Mesmerizing, mysterious, willfully perverse, the Mexican movie Post Tenebras Lux (2012) opens with two scenes, one realistic, the other fantastical. In the first a toddler roams across a muddy country field at dusk as thunder booms and dogs chase cows, horses and donkeys.
It’s a cacophonous, stunning sequence. The edges of the images are softly blurred, the light is magical — although it isn’t remotely clear what that girl and those animals have to do with the following scene of a red, radiant devil with horns, hooves, swishing tail and a literal toolbox entering a house at night, like a handyman from Hades on an emergency call. It’s no wonder that a young boy in the house who sees this bizarre apparition stops cold to gawk.
The magnificent opening scene in Post Tenebras Lux
Viewers will do the same if the filmmaker Carlos Reygadas, whose earlier work includes Japón and Silent Light, has his way. The trick is whether viewers will also stay put. Here’s hoping that they do because while Mr. Reygadas doesn’t always make it easy to watch his work (occasionally the reverse), the Carlos Reygadas Experience is always a worthwhile trip. And head-tripping is very much part of Mr. Reygadas’s cinema, whether or not he’s tethered his sometimes lovely, sometimes appalling visions to a strong narrative. Certainly there is a story of a sort in Post Tenebras Lux — in crude genre terms, it’s a male psychodrama cum family-man meltdown — but it’s a narrative that emerges from scenes that at times appear so disconnected they might be from different movies.
The film’s title is Latin for “after darkness, light,” which, after the Reformation, became a motto of Geneva. Post Tenebras Lux isn’t an overtly religious film, but it is — as its opposing scenes of the luminous child and that red-hot devil suggest — a deeply personal, intermittently hermetic exploration of innocence and sin, good and evil. The vessel for much of this metaphysical investigation is an architect, Juan (Adolfo Jiménez Castro), who with his wife, Natalia (Nathalia Acevedo); their somewhat older son, Eleazar; and the toddler, Rut, lives in rural splendor in an isolated house. It looks like a little bit of paradise, though one that needs an armed guard.

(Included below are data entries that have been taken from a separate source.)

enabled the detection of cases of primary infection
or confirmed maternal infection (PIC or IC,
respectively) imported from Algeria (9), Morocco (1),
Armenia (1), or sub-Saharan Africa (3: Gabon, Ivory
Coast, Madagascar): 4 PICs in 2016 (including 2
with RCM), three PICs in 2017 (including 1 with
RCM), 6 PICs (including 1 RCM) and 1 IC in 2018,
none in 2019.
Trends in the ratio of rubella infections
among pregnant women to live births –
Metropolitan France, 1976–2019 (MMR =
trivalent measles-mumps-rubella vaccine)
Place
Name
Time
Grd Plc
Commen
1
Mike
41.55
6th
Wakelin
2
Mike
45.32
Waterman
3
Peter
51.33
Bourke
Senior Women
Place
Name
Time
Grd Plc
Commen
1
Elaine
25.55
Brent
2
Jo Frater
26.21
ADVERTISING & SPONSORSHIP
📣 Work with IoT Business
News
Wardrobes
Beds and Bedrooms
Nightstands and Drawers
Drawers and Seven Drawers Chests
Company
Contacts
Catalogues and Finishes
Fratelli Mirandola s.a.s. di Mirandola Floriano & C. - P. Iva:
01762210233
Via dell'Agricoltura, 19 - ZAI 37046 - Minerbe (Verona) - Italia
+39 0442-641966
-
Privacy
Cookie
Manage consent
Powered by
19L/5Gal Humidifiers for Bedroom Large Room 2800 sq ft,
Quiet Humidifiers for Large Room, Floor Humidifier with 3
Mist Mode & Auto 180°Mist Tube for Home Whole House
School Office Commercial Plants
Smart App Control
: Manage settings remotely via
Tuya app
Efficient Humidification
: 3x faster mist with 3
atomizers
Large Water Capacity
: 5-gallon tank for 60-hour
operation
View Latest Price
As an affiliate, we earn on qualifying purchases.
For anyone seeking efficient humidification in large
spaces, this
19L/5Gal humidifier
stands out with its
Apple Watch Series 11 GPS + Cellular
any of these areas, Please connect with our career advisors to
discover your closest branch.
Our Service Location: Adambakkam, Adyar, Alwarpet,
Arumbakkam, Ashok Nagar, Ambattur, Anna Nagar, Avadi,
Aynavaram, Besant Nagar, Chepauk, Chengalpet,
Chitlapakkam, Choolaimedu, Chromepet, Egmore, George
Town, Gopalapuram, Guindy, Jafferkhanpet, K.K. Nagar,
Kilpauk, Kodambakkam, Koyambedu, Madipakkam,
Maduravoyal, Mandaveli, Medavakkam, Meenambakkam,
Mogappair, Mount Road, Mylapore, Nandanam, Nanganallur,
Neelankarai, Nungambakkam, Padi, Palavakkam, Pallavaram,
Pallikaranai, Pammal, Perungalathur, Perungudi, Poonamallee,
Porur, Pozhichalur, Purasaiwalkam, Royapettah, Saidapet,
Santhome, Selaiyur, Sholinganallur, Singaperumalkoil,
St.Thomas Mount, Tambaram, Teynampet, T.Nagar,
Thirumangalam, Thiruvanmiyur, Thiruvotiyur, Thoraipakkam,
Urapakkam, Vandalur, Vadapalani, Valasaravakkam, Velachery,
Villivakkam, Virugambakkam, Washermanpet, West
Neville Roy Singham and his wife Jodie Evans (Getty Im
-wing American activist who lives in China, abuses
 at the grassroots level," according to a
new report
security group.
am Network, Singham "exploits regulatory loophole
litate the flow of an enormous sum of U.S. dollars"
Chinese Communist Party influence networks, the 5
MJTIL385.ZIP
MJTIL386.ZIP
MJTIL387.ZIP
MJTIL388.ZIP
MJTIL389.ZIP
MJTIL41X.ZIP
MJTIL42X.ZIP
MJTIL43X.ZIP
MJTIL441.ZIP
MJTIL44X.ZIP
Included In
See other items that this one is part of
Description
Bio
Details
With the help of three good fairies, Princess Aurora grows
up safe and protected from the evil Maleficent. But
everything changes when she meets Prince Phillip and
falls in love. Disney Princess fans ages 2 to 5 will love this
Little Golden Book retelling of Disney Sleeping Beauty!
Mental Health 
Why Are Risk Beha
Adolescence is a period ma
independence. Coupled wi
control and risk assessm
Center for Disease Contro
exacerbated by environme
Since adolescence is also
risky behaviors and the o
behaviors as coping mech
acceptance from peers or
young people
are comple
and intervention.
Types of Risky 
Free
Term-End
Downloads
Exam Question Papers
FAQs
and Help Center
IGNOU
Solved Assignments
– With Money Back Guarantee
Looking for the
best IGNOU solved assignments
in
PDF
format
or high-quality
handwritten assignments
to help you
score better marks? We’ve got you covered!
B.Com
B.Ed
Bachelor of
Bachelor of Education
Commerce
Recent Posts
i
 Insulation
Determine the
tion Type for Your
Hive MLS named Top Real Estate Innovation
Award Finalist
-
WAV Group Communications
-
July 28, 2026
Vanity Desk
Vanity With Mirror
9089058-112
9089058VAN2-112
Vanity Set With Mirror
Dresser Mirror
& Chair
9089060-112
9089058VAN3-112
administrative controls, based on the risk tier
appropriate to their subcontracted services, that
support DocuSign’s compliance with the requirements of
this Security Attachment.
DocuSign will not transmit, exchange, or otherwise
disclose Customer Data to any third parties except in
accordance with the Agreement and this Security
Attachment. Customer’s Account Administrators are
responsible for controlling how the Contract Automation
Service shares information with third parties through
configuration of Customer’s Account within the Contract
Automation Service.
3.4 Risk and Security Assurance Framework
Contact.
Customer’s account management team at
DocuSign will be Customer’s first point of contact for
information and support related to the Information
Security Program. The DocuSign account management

Class and race figure into much of Mr. Reygadas’s work, often as a source of palpable, violent tension that simmers and simmers until it erupts without explanation or, at times, evident reason. Here, violence explodes early in two thematically linked scenes, one of Juan furiously beating a dog for an unspecified offense (mercifully, this appears staged and takes place mostly off screen) and the other of a man, Seven (Willebaldo Torres), hacking at a resplendent forest evergreen. Seven, who lives in a concrete-block house and has an estranged wife and two children, has done renovation work on Juan’s house. Although the two men are separated by class and social standing, Mr. Reygadas also suggests they’re connected by deeper, primal instincts.
That those instincts may have been corrupted is telegraphed when Juan and Natalia pop up in a kind of sex spa with other men and women, some wearing towels and others wearing nothing at all, who roam through, lounge in and copulate in a series of waggishly named rooms. Initially, Juan and Natalia play voyeurs who, with others, impassively watch a gaggle of mostly off-screen participants engage in loudly, comically orchestrated group sex. “Shall we go?” Juan asks Natalia, as casually as a bored theatergoer. They do, and, after stopping by the Hegel Room (no dialectics, just sluggish nudists), they enter the Duchamp Room, first passing French-speaking swingers smoking cigarettes. Inside the room, as Juan watches, Natalia finds pleasure and, in a Pietà pose, maybe the sacred.
Mr. Reygadas doesn’t indicate if these rooms are real or fantasies, even if he has made it clear that Juan functions as a kind of authorial place holder and possibly a close filmmaker surrogate. This isn’t apparent from anything in the actual film, but in interviews he has explained that he shot part of Post Tenebras Lux in and around his house, an airy multistory modern affair set in a lush, mountainous region in south-central Mexico. Mr. Reygadas’s children, Rut and Eleazar, also play Juan’s children. (In scenes in which the children appear older, the roles are played by others.) Like Mr. Reygadas, Juan comes from money and, unlike most of the area’s inhabitants, looks to be of white European ancestry rather than of Indian descent.
Life and death, nature and culture, sex and money, man and beast, God and the Devil — Post Tenebras Lux embraces the world even if it doesn’t open itself up to ready interpretation. That’s partly because Mr. Reygadas wants his viewers to work it out themselves and partly because he throws up roadblocks, including a distorting camera lens, abruptly inserted images of British boys playing rugby (Mr. Reygadas attended school in Britain) and a timeline that’s as piecemeal as memory. The film doesn’t unfold linearly, but instead jumps from one moment to the next, the different periods indicated primarily by Juan’s changing hairstyles and the children’s ages. Everything in the film may be in the past or may just be in the eternal, magnificent, maddening present that is Mr. Reygadas’s consciousness.